▸ Stored data entries
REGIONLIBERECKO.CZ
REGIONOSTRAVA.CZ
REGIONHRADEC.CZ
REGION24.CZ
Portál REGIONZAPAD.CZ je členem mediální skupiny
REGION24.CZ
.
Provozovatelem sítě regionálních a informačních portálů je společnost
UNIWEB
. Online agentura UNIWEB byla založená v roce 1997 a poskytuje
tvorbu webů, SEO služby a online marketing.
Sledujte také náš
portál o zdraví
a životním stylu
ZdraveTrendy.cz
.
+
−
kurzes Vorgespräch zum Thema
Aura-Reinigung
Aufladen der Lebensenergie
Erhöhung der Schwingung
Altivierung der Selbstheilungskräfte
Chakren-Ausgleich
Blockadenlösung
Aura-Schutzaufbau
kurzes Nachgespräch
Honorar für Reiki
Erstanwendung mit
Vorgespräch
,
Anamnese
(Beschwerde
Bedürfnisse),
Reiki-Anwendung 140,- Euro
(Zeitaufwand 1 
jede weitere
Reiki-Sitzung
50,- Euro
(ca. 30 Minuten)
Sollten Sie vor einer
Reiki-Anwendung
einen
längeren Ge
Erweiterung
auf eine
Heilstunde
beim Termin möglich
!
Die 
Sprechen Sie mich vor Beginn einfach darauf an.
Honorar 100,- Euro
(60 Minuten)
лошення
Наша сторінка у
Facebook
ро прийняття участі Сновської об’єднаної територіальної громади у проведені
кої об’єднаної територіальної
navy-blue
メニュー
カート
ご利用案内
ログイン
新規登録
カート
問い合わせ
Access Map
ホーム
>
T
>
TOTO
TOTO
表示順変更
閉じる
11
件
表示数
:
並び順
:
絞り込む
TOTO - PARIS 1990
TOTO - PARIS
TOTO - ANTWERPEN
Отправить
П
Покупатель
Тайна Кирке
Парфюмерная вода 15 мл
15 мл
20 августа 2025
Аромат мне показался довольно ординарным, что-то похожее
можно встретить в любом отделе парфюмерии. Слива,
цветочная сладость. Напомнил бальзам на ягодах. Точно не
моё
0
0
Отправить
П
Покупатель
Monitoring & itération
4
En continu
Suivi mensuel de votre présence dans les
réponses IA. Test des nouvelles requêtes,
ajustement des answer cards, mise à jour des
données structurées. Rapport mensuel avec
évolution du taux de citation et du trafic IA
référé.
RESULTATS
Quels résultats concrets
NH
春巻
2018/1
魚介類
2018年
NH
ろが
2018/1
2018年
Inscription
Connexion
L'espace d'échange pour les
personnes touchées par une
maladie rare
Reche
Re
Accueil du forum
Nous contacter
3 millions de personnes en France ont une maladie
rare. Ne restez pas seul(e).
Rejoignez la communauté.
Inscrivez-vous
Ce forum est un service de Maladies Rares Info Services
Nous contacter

▸ Instructions to follow
Wherever a line in the data above holds the word "єднаної", copy that line.

▸ Task solution
ро прийняття участі Сновської об’єднаної територіальної громади у проведені
кої об’єднаної територіальної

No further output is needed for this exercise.